かつての男女の性愛と、現在のそれは、コミュニケーションの仕方がかなり異なります。どういうことか説明しましょう。
かつての性愛は、男女が集まる場から始まりました。かつては若衆宿、後には部活やサークルとか、課外活動を含めての職場とかです。一緒にいるうちに、特定の人のことが気になり始め、だんだん好きになり、気がついたらすごく好きになっていた。性愛はそんなふうに始まりました。一緒にいることでだんだん好きになるので、好きになった理由はよくわかりませんでした。だから、自分がタイプだと思っていたのとは違うタイプの異性とつき合ったり、結婚したりが、ふつうでした。
現在は違います。長くトゥギャザでいられる(一緒にいて空間と時間を共有する)場が激減しました。大学生の多くはサークルに入らないし、職場でも仕事が終わればさっさと帰宅します。するとどうなるか。人は基本的に、「この人がいいな」というふうにターゲットを決めてから相手に近づくことになります。知らない人に声をかけるという意味でのナンパが増えていく過程は、トゥギャザでいられる時空が減っていく過程と、並行します。その結果、男性が街の中で見知らぬ女性に声をかける形での出会いが目立つようになったのです。
考えてください。ターゲットを決めて相手にアプローチする場合、集まってコミュニケーションするうちに好きになるのと違い、当然「属性主義的」になります。「美人だ」「イケメンだ」といったスペックに反応して相手を選ぶようになるということです。するとどうなるか。かわいいという属性で好きになった男性は、女性から「なぜ私のことが好きなの?」と聞かれて「かわいいから」と答えます。それだと、敏感な女性は「かわいい子はほかにもいるよ」と感じてしまう。つまり入れ替え可能性を感じてしまいます。これは現にそうなっています。(p.139-140)

> 課題内容: 男女の性愛の変わり方についての文章を、最後の文のあとから書き進めてください。 この一覧は今回の作業には関係ありません。

> 抽出一覧:
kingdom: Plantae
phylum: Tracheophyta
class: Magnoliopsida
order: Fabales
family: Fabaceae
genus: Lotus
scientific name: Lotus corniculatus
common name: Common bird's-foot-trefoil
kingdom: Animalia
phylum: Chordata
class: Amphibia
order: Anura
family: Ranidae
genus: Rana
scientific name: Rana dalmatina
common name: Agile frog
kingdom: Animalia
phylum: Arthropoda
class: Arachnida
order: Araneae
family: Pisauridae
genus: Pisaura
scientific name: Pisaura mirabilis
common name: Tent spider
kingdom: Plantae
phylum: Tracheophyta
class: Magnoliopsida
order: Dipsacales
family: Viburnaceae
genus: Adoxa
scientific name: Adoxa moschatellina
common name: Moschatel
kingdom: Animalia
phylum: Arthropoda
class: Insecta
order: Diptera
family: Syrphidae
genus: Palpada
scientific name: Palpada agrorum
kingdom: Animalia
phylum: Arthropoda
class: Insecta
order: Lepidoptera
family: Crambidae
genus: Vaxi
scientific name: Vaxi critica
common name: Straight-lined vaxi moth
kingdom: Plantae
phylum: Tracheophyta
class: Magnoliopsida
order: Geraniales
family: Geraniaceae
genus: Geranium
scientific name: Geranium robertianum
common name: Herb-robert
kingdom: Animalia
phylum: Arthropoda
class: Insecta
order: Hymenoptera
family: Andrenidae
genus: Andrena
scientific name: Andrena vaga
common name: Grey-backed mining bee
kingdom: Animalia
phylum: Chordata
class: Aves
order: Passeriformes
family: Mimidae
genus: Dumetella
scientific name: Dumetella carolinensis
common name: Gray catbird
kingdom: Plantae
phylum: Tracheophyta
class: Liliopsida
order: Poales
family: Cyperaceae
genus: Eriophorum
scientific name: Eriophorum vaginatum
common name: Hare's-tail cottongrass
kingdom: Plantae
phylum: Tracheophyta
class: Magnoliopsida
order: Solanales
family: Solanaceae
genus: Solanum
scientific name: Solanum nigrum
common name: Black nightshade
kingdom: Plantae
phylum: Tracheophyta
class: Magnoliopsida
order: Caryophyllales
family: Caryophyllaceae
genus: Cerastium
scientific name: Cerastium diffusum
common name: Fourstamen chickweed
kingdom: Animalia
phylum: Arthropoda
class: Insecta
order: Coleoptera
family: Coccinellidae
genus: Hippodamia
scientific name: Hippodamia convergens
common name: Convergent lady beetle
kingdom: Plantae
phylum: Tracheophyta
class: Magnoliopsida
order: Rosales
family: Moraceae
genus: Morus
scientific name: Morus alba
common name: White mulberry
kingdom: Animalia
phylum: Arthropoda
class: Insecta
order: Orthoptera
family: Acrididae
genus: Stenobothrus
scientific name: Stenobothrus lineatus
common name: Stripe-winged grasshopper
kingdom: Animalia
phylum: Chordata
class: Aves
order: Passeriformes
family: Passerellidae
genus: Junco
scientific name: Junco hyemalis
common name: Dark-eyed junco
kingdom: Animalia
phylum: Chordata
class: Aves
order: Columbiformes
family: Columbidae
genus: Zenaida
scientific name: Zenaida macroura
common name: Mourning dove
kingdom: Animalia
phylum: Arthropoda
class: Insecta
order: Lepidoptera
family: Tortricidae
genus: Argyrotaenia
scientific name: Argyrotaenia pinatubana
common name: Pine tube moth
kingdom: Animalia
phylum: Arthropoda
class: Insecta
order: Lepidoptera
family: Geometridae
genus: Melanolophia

> 結果はこちら:
 テレビで普通にマッチングアプリのCMが流れるようになっているし、マッチングアプリの利用者も拡大していると思います。全然悪いことではないと思いますが、「属性主義的」になるというのは、マッチングアプリの機能そのままだと感じました。

マッチングアプリを通じた出会いが、若者たちの性愛関係を回復できるのでしょうか。結論的にはノーです。マッチングアプリを使っている人は、システム世界に依存して、性愛のいいとこ取り=つまみ食いをしようとしているだけだからです。そうした性格は、1985年に誕生したテレクラ以来、何の変化もありません。
先ほどの話を思い出してください。昔の男女の出会いは、まず集まりの場があって、そこで知り合った人同士が、同じ時空間を一緒に過ごしながらコミュニケーションを交わすうちに、気がついたら好きになっていたというものでした。だから、周囲にとっても自分にとっても意外な人と、恋に落ちてしまう。そのことこそが、意外なものへの開かれという意味で、性愛の喜びでした。
これに対し、マッチングアプリを使う場合は、最初に属性で検索を設定し、スマホ画面に次々に表示される異性の写真をどんどんスワイプしては、どんどん「いいね」ボタンを押していきます。(略)
(略)
マッチングアプリは便利なシステムですが、人間が求めているはずの全人格的な性愛関係を回復させるものではなく、むしろ属性主義や損得化を加速させる方向で確実に機能しています。(p.145-147)

 中学校や高校で、「一緒にいるうちに、特定の人のことが気になり始め、だんだん好きになり、気がついたら好きになっていた」というのって、たしかに「かわいい」とか「野球が好き」みたいな属性で好きになったわけじゃなかったな、と思ったりもします。また損得で好きになっていたわけでもない。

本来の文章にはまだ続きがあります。